Yet just three paragraphs earlier, Roe declares, "[T]he word "person," as used in the Fourteenth Amendment, does not include the unborn" (Roe, at 159).

Had the Court said, "We have concluded that the unborn are definitely not human, and therefore we can legalize abortion," at least it would have preserved the principle that government cannot authorize the destruction of the innocent. But the Court failed to do that. Instead, the Court asserted that although unborn children may well be human beings, government can authorize their destruction anyway.

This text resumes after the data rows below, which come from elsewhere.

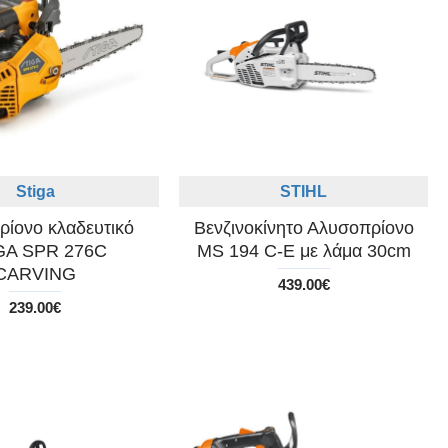
Stiga
STIHL
ίονο κλαδευτικό
Βενζινοκίνητο Αλυσοπρίονο
GA SPR 276C
MS 194 C-E με λάμα 30cm
CARVING
439.00€
239.00€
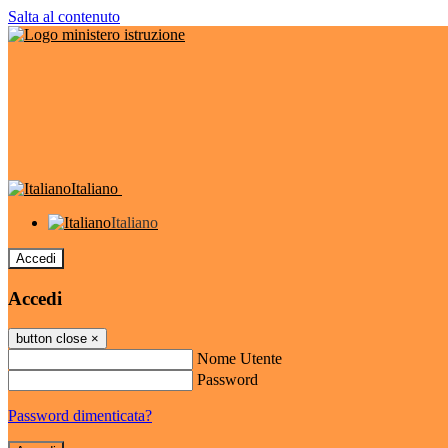
Salta al contenuto
Italiano
Italiano
Accedi
Accedi
button close
×
Nome Utente
Password
Password dimenticata?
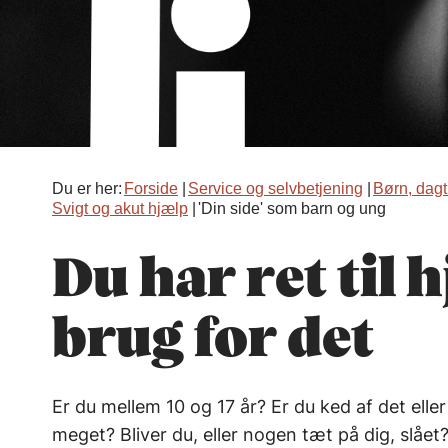
Du er her:
Forside
Service og selvbetjening
Børn, dagt
Svigt og akut hjælp
'Din side' som barn og ung
Du har ret til 
brug for det
Er du mellem 10 og 17 år? Er du ked af det ell
meget? Bliver du, eller nogen tæt på dig, slået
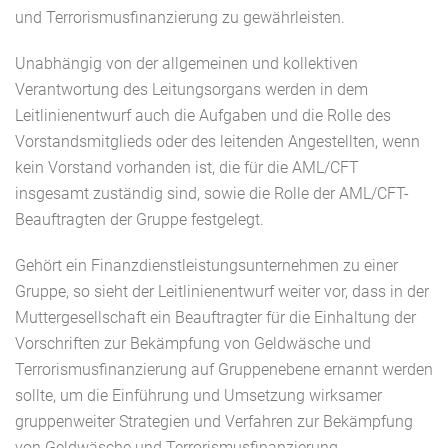
und Terrorismusfinanzierung zu gewährleisten.
Unabhängig von der allgemeinen und kollektiven
Verantwortung des Leitungsorgans werden in dem
Leitlinienentwurf auch die Aufgaben und die Rolle des
Vorstandsmitglieds oder des leitenden Angestellten, wenn
kein Vorstand vorhanden ist, die für die AML/CFT
insgesamt zuständig sind, sowie die Rolle der AML/CFT-
Beauftragten der Gruppe festgelegt.
Gehört ein Finanzdienstleistungsunternehmen zu einer
Gruppe, so sieht der Leitlinienentwurf weiter vor, dass in der
Muttergesellschaft ein Beauftragter für die Einhaltung der
Vorschriften zur Bekämpfung von Geldwäsche und
Terrorismusfinanzierung auf Gruppenebene ernannt werden
sollte, um die Einführung und Umsetzung wirksamer
gruppenweiter Strategien und Verfahren zur Bekämpfung
von Geldwäsche und Terrorismusfinanzierung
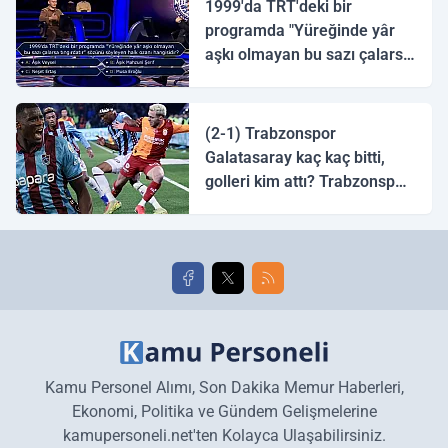
1999'da TRT'deki bir
programda "Yüreğinde yâr
aşkı olmayan bu sazı çalarsa
tingirdatır" sözünü söyleyen
halk ozanı hangisidir?
(2-1) Trabzonspor
Galatasaray kaç kaç bitti,
golleri kim attı? Trabzonspor
Galatasaray maç özeti ve
golleri!
Kamu Personel Alımı, Son Dakika Memur Haberleri,
Ekonomi, Politika ve Gündem Gelişmelerine
kamupersoneli.net'ten Kolayca Ulaşabilirsiniz.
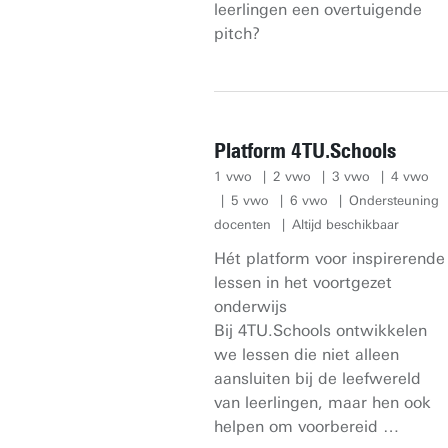
leerlingen een overtuigende
pitch?
Platform 4TU.Schools
1 vwo
2 vwo
3 vwo
4 vwo
5 vwo
6 vwo
Ondersteuning
docenten
Altijd beschikbaar
Hét platform voor inspirerende
lessen in het voortgezet
onderwijs
Bij 4TU.Schools ontwikkelen
we lessen die niet alleen
aansluiten bij de leefwereld
van leerlingen, maar hen ook
helpen om voorbereid …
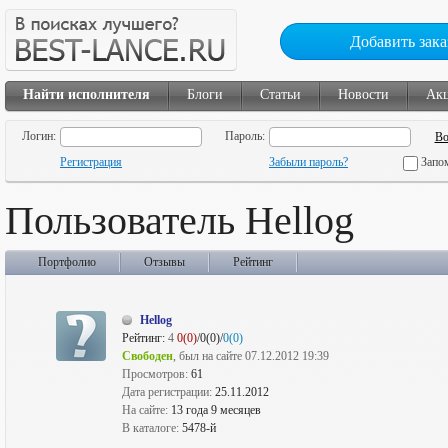
Добавить зака
Найти исполнителя
Блоги
Статьи
Новости
Ак
Логин:
Пароль:
Регистрация
Забыли пароль?
Запо
Пользователь Hellog
Портфолио
Отзывы
Рейтинг
Hellog
Рейтинг:
4
0(0)
/0(0)/
0(0)
Свободен
, был на сайте 07.12.2012 19:39
Просмотров:
61
Дата регистрации:
25.11.2012
На сайте:
13 года 9 месяцев
В каталоге:
5478-й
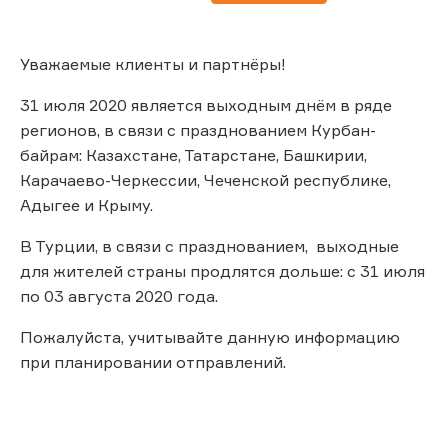
Уважаемые клиенты и партнёры!
31 июля 2020 является выходным днём в ряде
регионов, в связи с празднованием Курбан-
байрам: Казахстане, Татарстане, Башкирии,
Карачаево-Черкессии, Чеченской республике,
Адыгее и Крыму.
В Турции, в связи с празднованием, выходные
для жителей страны продлятся дольше: с 31 июля
по 03 августа 2020 года.
Пожалуйста, учитывайте данную информацию
при планировании отправлений.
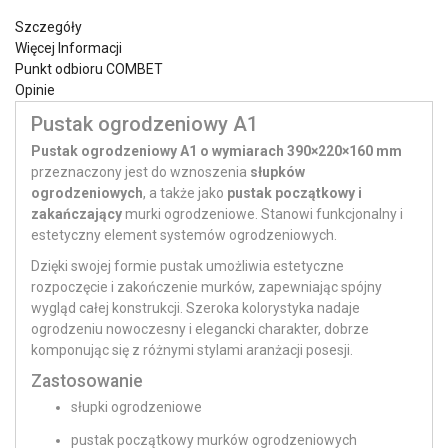
Szczegóły
Więcej Informacji
Punkt odbioru COMBET
Opinie
Pustak ogrodzeniowy A1
Pustak ogrodzeniowy A1 o wymiarach 390×220×160 mm
przeznaczony jest do wznoszenia
słupków
ogrodzeniowych
, a także jako
pustak początkowy i
zakańczający
murki ogrodzeniowe. Stanowi funkcjonalny i
estetyczny element systemów ogrodzeniowych.
Dzięki swojej formie pustak umożliwia estetyczne
rozpoczęcie i zakończenie murków, zapewniając spójny
wygląd całej konstrukcji. Szeroka kolorystyka nadaje
ogrodzeniu nowoczesny i elegancki charakter, dobrze
komponując się z różnymi stylami aranżacji posesji.
Zastosowanie
słupki ogrodzeniowe
pustak początkowy murków ogrodzeniowych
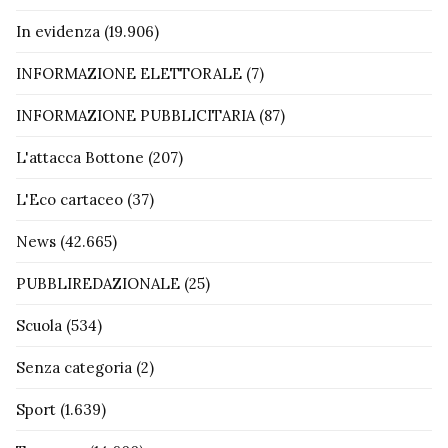
In evidenza
(19.906)
INFORMAZIONE ELETTORALE
(7)
INFORMAZIONE PUBBLICITARIA
(87)
L'attacca Bottone
(207)
L'Eco cartaceo
(37)
News
(42.665)
PUBBLIREDAZIONALE
(25)
Scuola
(534)
Senza categoria
(2)
Sport
(1.639)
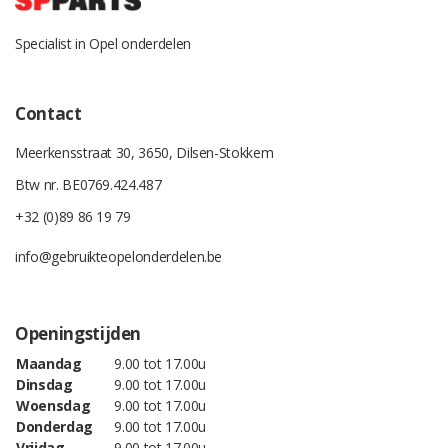
Specialist in Opel onderdelen
Contact
Meerkensstraat 30, 3650, Dilsen-Stokkem
Btw nr. BE0769.424.487
+32 (0)89 86 19 79
info@gebruikteopelonderdelen.be
Openingstijden
Maandag
9.00 tot 17.00u
Dinsdag
9.00 tot 17.00u
Woensdag
9.00 tot 17.00u
Donderdag
9.00 tot 17.00u
Vrijdag
9.00 tot 17.00u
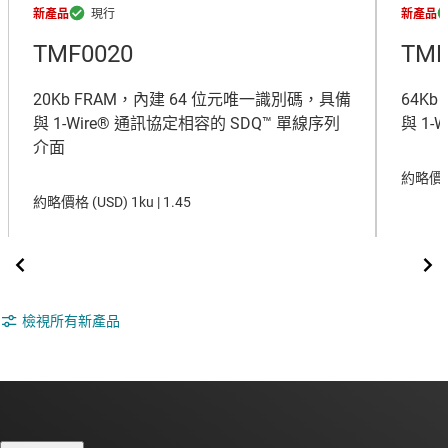
新產品
新產品
TMF0020
TMF
20Kb FRAM，內建 64 位元唯一識別碼，具備
64K
與 1-Wire® 通訊協定相容的 SDQ™ 單線序列
與 1-
介面
約略價格
約略價格 (
USD
)
1ku |
1.45
檢視所有新產品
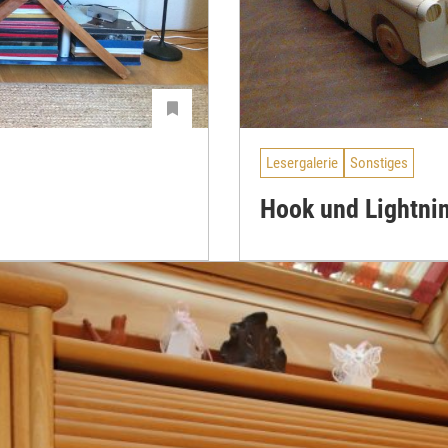
Lesergalerie
Sonstiges
Hook und Lightni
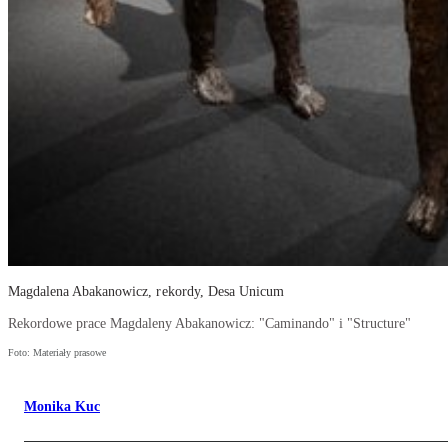
Magdalena Abakanowicz, rekordy, Desa Unicum
Rekordowe prace Magdaleny Abakanowicz: "Caminando" i "Structure"
Foto: Materiały prasowe
Monika Kuc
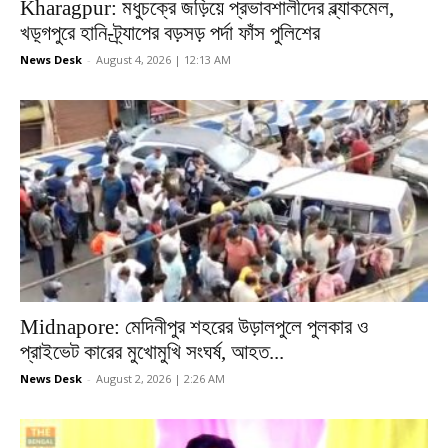
Kharagpur: মধুচক্রে জড়িয়ে প্রভাবশালীদের ব্ল্যাকমেল,
খড়্গপুরে হানি-ট্র্যাপের বড়সড় পর্দা ফাঁস পুলিশের
News Desk
-
August 4, 2026 | 12:13 AM
Midnapore: মেদিনীপুর শহরের উড়ালপুলে পুলকার ও
প্রাইভেট কারের মুখোমুখি সংঘর্ষ, আহত...
News Desk
-
August 2, 2026 | 2:26 AM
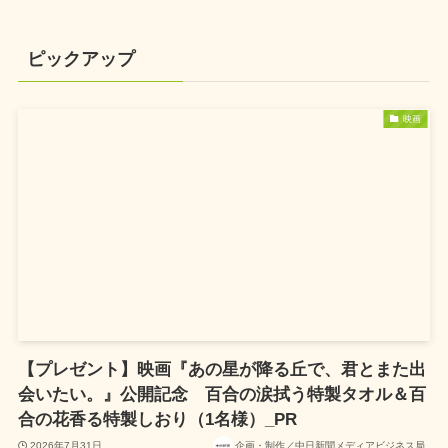
ピックアップ
映画
【プレゼント】映画『あの星が降る丘で、君とまた出
会いたい。』公開記念 百合の涙拭う特製タオル＆百
合の花香る特製しおり（1名様）_PR
2026年7月31日
企画・制作／中日新聞メディアビジネス局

That's the stuff of which holocausts are made. The Court, in fact, declared a new kind of government -- the kind that has mastery over life and death. If a government claims that kind of mastery, there's no reason to limit its use to one group of people over another. Either all our rights are subject to the government, or we have some rights that no government can touch. If government can take away the very right to life, then obviously that right does not come from the mere fact that we are human. Instead, it comes from criteria set by others. And if others can set the criteria for life and death, they can set the criteria for any other right as well, since we can possess and exercise our rights only if we are alive.

This is why the bishops can say that when a public servant cannot stand up for the right to life, his stand for other human rights is "suspect". It is suspect in its very foundations, even if the motives for such a stand are pure. It is suspect in its logic and also in its efficacy. If one tries to build a just society while tolerating the most fundamental injustice, or tries to welcome the poor and weak while ignoring the poorest and weakest, one builds on sand.

This is also why the Pope can call the outcry for human rights "false and illusory" without the right to life. Such an assertion is not a hollow denunciation or a sectarian imposition. Rather, it reflects what our Founding Fathers asserted by calling our rights "inviolable."

The Founding Fathers knew the difference between Divine law and human law, and wrote about it clearly. Alexander Hamilton, a signer of the Constitution, wrote, "[T]he law…dictated by God Himself is, of course, superior in obligation to any other. It is binding over all the globe, in all countries, and at all times. No human laws are of any validity if contrary to this" (The Papers of Alexander Hamilton, Vol. I, p. 87).

James Wilson, another signer of the Constitution and a US Supreme Court Justice, wrote, "All [laws], however, may be arranged in two different classes, 1) Divine. 2) Human…Human law must rest its authority ultimately upon the authority of that law which is Divine" (The Works of the Honourable James Wilson, Vol. I, pp. 103-105).

In short, to allow legalized abortion is an attack on the entire moral order. If abortion is not wrong, nothing is wrong. If it is wrong, civilization will not survive unless it is set right.